Sophie Joris: “certains professeurs suivent leurs étudiants dans leur démarche entrepreneuriale. Par ailleurs, le fait que des organismes tels que Les Jeunes Entreprises (LJE) ou le YEP (Young Enterprise Project) organisent des concours dès le secondaire a pour effet d’introduire l’entrepreneuriat, le learning by doing, dans les écoles. Le fait qu’ils doivent imaginer un business model, trouver des investisseurs… sont autant d’étapes importantes.

10 des 121 projets accompagnés au VentureLab ont suivi un programme LJE ou YEP… Et il y a foison d’autres initiatives du genre en milieu scolaire. Le travail de l’AEI, en la matière, est très important…” [Ndlr: programme Générations entreprenantes]

Quelle insertion dans le programme scolaire?

Les projets portés au sein de l’incubateur, pour l’instant, sont une activité – et une charge de travail – supplémentaire par rapport au cursus.

Pas d’équivalent de mémoire ou TFE. Pas d’inclusion dans les crédits [par opposition à ce qui se fait déjà dans le cadre du programme StarTech, destiné aux écoles d’ingénieurs].

Une évolution est toutefois probable. “Nous avons déjà réalisé un projet-pilote. Les étudiants pourraient faire leur stage ou leur mémoire sur leur projet personnel”, indique Sophie Joris

L’ULg a été la première université francophone à mettre sur pied le statut d’étudiant entrepreneur, inspiré du statut d’étudiant sportif ou d’étudiant artiste. Cela permet à un étudiant qui entreprend d’être “reconnu” par l’université. Un processus est en cours qui permettrait à cet étudiant de faire son stage dans sa propre entreprise en quelque sorte.

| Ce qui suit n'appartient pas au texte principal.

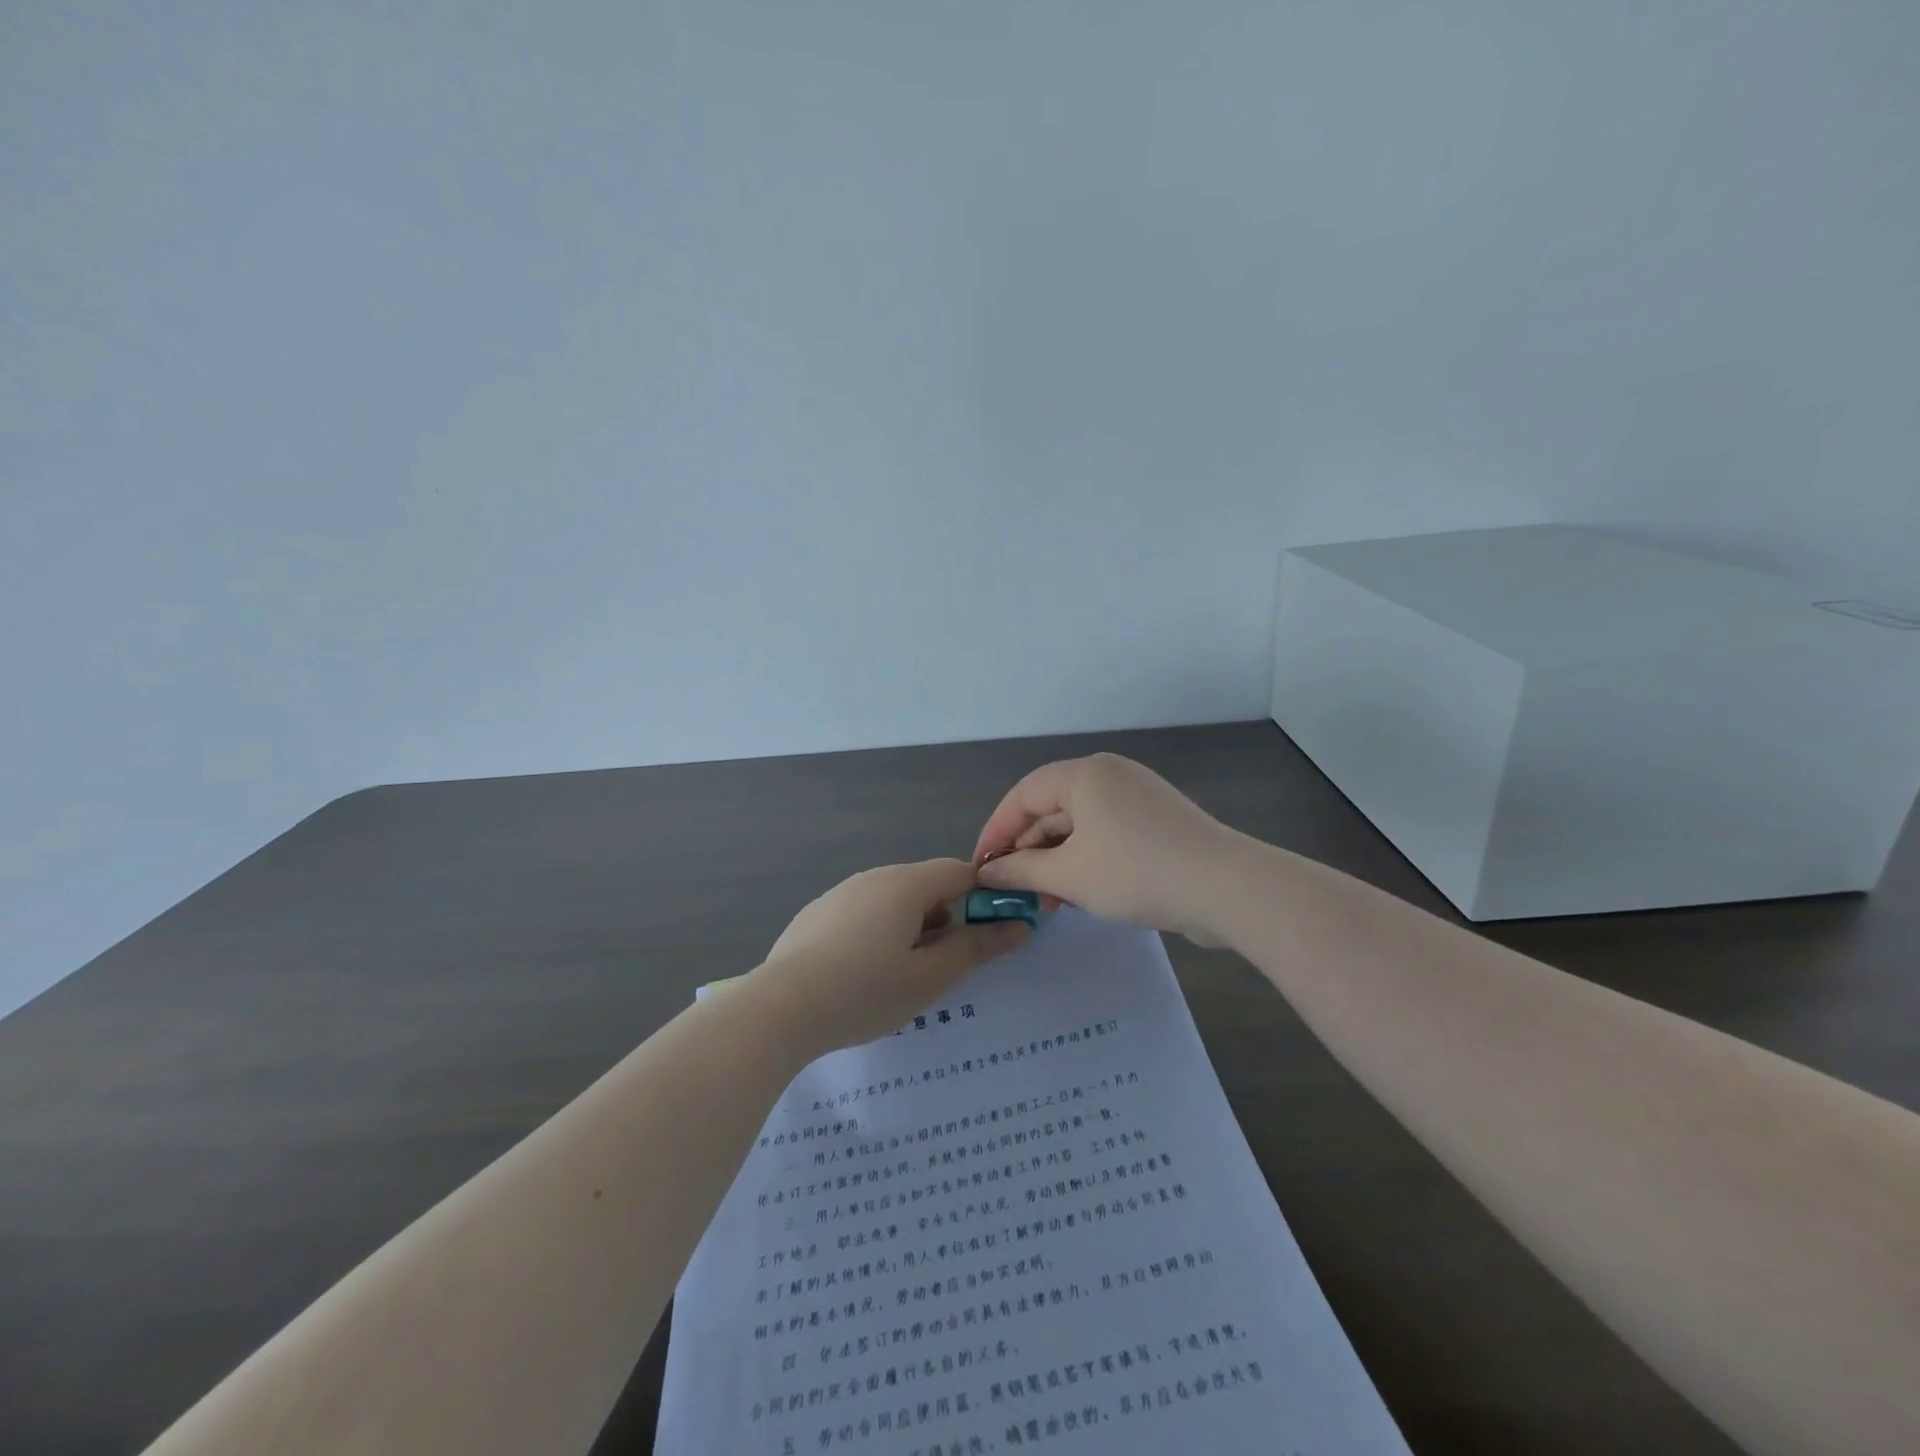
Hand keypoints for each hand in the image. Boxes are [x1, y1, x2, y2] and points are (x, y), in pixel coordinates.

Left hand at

Idem à l’HElmo (Haute Ecole libre mosane) où 3 étudiants ont réalisé cette année leur stage sur base de leur projet, avec comme maître de stage leur coach du VentureLab…

“Légalement, le renforcement du statut d’étudiant-entrepreneur, est possible mais encore au stade de projet.” Pour l’instant, cela reste donc une activité supplémentaire au parcours académique. Ce qui, vu la charge de travail, peut s’avérer pénalisant. “Il faut que le jeune puisse concilier les deux – le parcours académique et le parcours entrepreneurial. C’est l’un des éléments qu’on évalue à l’issue de la période de probation.

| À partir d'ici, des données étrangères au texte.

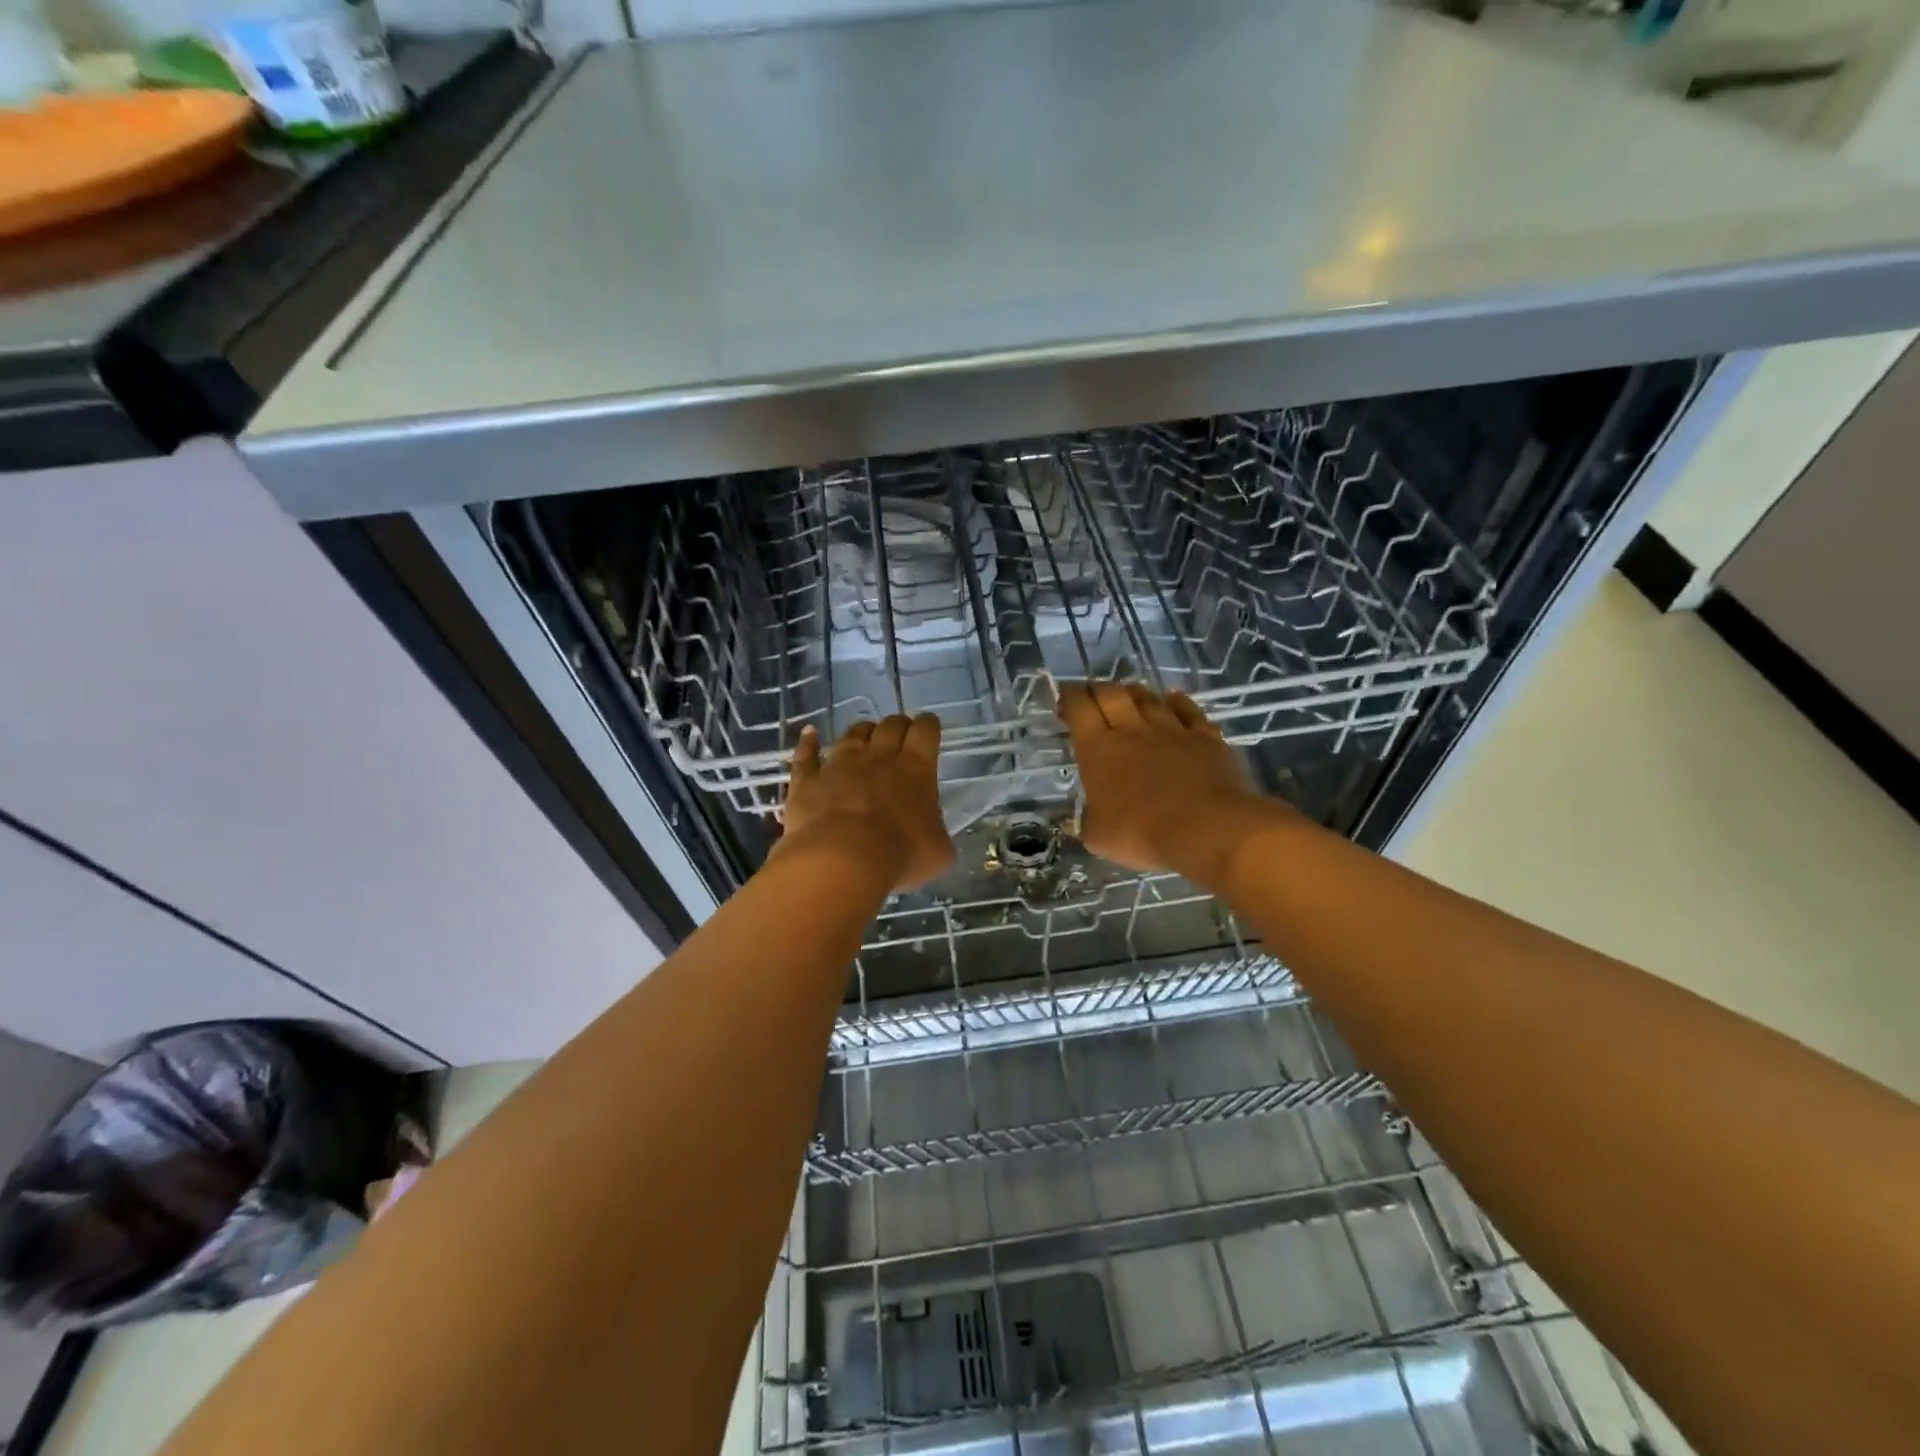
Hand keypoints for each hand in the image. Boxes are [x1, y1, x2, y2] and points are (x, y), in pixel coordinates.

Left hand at [779, 715, 954, 891]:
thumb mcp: (938, 851)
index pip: (925, 731)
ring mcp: (839, 765)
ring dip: (862, 731)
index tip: (929, 726)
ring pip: (853, 735)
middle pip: (890, 726)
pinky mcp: (808, 780)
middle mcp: (878, 757)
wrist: (842, 860)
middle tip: (901, 733)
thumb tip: (933, 833)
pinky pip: (807, 755)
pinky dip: (808, 742)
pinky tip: (809, 732)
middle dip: (898, 725)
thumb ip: (937, 832)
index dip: (928, 725)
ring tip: (866, 733)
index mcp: (916, 769)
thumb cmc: (899, 855)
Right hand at [1059, 683, 1296, 887]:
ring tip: (1128, 693)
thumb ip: (1089, 822)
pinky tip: (1174, 699)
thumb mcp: (1098, 837)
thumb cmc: (1142, 833)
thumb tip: (1086, 821)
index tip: (1065, 697)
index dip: (1069, 697)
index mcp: (1098, 749)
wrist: (1206, 828)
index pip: (1079, 708)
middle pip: (1111, 694)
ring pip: (1149, 698)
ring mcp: (1172, 730)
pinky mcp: (1205, 737)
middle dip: (1098, 688)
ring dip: (1135, 692)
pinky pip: (1189, 711)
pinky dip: (1178, 702)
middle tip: (1092, 694)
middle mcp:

En septembre 2015, on a évalué le pourcentage de réussite scolaire et il est élevé. Il est de 85%, soit plus que la moyenne. On se rencontre que nos jeunes sont extrêmement motivés.”

Bilan après 18 mois
  • 20 créations d’entreprises
  • 125 jeunes incubés
  • les projets concernent surtout le domaine ICT (applis, solutions Web…), le model design, et l’agro-alimentaire
  • 21 sociétés créées en un an (l’espoir, au départ, était d’en susciter… 4)
  • 21 projets arrêtés en cours d’incubation. Mais, chose importante, le VentureLab mesure l’“indice de volonté entrepreneuriale, à l’entrée et à la sortie de l’incubateur [Ndlr: l’indice de volonté se base sur une évaluation spontanée de l’étudiant qui doit le situer sur une échelle de 1 à 10]. Chose remarque, “cet indice est toujours plus important à la sortie. Même lorsque le projet a dû être arrêté, pour une raison ou une autre”, souligne Sophie Joris. Signe fort que ces étudiants n’en resteront pas là… “L’indice ne diminue que pour quelques rares cas.”

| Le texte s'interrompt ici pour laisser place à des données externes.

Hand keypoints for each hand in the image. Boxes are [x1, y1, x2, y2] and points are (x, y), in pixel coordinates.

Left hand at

Proportion d’étudiants vs jeunes diplômés: 63% – 37%

56% des inscrits viennent de l’ULg, toutes facs confondues (doit, études commerciales, philosophie, vétérinaires…) ; 37% émanent des Hautes Ecoles des provinces de Liège et Luxembourg (HEC Liège en revendique un tiers). Les 7% restants proviennent d’autres établissements – en ce compris étrangers.

Si le cadre est celui de l’enseignement supérieur, on relève une petite exception parmi les incubés du VentureLab: un étudiant y est en effet entré alors qu’il était encore en 5ème secondaire. “Accepté parce qu’il a démontré de réelles compétences entrepreneuriales.”